[Stored dataset items]
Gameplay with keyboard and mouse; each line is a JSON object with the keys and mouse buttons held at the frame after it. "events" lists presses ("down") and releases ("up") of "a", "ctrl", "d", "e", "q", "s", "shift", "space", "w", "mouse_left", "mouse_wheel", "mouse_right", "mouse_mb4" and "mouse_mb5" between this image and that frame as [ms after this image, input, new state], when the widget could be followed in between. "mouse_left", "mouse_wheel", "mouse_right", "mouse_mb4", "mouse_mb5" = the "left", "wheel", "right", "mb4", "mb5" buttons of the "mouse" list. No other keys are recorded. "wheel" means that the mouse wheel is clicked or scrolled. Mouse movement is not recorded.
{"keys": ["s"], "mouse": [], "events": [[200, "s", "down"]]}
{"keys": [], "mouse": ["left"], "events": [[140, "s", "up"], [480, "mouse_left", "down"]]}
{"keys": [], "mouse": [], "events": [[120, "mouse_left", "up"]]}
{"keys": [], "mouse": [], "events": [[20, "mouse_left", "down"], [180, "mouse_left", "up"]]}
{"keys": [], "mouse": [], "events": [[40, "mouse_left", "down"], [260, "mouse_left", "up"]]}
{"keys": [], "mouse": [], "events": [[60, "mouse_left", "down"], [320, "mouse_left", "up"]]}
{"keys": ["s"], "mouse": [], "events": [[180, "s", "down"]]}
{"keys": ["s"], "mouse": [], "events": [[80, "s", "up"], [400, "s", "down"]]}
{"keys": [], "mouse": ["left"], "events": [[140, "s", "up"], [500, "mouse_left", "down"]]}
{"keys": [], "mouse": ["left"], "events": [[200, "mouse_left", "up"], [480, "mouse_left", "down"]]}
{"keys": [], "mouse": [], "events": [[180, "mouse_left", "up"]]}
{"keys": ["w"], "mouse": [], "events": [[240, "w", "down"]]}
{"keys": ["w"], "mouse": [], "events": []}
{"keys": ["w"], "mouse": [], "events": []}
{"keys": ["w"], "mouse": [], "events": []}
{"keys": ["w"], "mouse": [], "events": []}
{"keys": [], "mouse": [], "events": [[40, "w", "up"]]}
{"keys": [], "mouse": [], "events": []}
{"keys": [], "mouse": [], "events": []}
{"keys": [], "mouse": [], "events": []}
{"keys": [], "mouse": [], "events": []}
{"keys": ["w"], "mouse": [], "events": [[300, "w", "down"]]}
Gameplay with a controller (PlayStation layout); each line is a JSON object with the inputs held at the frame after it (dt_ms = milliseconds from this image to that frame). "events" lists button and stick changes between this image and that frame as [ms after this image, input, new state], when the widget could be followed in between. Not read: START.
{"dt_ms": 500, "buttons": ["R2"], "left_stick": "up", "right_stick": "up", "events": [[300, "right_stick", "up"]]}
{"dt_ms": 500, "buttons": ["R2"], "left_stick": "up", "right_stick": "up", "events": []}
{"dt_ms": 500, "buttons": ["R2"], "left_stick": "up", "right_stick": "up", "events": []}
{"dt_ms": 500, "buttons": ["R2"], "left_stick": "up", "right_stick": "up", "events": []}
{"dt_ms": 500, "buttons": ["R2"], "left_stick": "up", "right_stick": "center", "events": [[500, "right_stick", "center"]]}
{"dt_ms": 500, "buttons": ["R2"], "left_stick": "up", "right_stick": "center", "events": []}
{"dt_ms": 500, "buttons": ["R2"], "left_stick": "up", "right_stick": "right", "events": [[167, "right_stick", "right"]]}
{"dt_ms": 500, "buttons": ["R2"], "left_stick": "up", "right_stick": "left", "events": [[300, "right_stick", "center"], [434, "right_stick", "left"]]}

_Your instructions_. Type out the records above again, exactly the same.

_Response below_.
Gameplay with keyboard and mouse; each line is a JSON object with the keys and mouse buttons held at the frame after it. "events" lists presses ("down") and releases ("up") of "a", "ctrl", "d", "e", "q", "s", "shift", "space", "w", "mouse_left", "mouse_wheel", "mouse_right", "mouse_mb4" and "mouse_mb5" between this image and that frame as [ms after this image, input, new state], when the widget could be followed in between. "mouse_left", "mouse_wheel", "mouse_right", "mouse_mb4", "mouse_mb5" = the "left", "wheel", "right", "mb4", "mb5" buttons of the "mouse" list. No other keys are recorded. "wheel" means that the mouse wheel is clicked or scrolled. Mouse movement is not recorded.
{"keys": ["s"], "mouse": [], "events": [[200, "s", "down"]]}
{"keys": [], "mouse": ["left"], "events": [[140, "s", "up"], [480, "mouse_left", "down"]]}
{"keys": [], "mouse": [], "events": [[120, "mouse_left", "up"]]}
{"keys": [], "mouse": [], "events": [[20, "mouse_left", "down"], [180, "mouse_left", "up"]]}
{"keys": [], "mouse": [], "events": [[40, "mouse_left", "down"], [260, "mouse_left", "up"]]}
{"keys": [], "mouse": [], "events": [[60, "mouse_left", "down"], [320, "mouse_left", "up"]]}
{"keys": ["s"], "mouse": [], "events": [[180, "s", "down"]]}
{"keys": ["s"], "mouse": [], "events": [[80, "s", "up"], [400, "s", "down"]]}
{"keys": [], "mouse": ["left"], "events": [[140, "s", "up"], [500, "mouse_left", "down"]]}
{"keys": [], "mouse": ["left"], "events": [[200, "mouse_left", "up"], [480, "mouse_left", "down"]]}
{"keys": [], "mouse": [], "events": [[180, "mouse_left", "up"]]}
{"keys": ["w"], "mouse": [], "events": [[240, "w", "down"]]}
{"keys": ["w"], "mouse": [], "events": []}
{"keys": ["w"], "mouse": [], "events": []}
{"keys": ["w"], "mouse": [], "events": []}
{"keys": ["w"], "mouse": [], "events": []}
{"keys": [], "mouse": [], "events": [[40, "w", "up"]]}
{"keys": [], "mouse": [], "events": []}
{"keys": [], "mouse": [], "events": []}
{"keys": [], "mouse": [], "events": []}
{"keys": [], "mouse": [], "events": []}
{"keys": ["w"], "mouse": [], "events": [[300, "w", "down"]]}
Gameplay with a controller (PlayStation layout); each line is a JSON object with the inputs held at the frame after it (dt_ms = milliseconds from this image to that frame). "events" lists button and stick changes between this image and that frame as [ms after this image, input, new state], when the widget could be followed in between. Not read: START.
{"dt_ms": 500, "buttons": ["R2"], "left_stick": "up", "right_stick": "up", "events": [[300, "right_stick", "up"]]}
{"dt_ms": 500, "buttons": ["R2"], "left_stick": "up", "right_stick": "up", "events": []}
{"dt_ms": 500, "buttons": ["R2"], "left_stick": "up", "right_stick": "up", "events": []}
{"dt_ms": 500, "buttons": ["R2"], "left_stick": "up", "right_stick": "up", "events": []}
{"dt_ms": 500, "buttons": ["R2"], "left_stick": "up", "right_stick": "center", "events": [[500, "right_stick", "center"]]}
{"dt_ms": 500, "buttons": ["R2"], "left_stick": "up", "right_stick": "center", "events": []}
{"dt_ms": 500, "buttons": ["R2"], "left_stick": "up", "right_stick": "right", "events": [[167, "right_stick", "right"]]}
{"dt_ms": 500, "buttons": ["R2"], "left_stick": "up", "right_stick": "left", "events": [[300, "right_stick", "center"], [434, "right_stick", "left"]]}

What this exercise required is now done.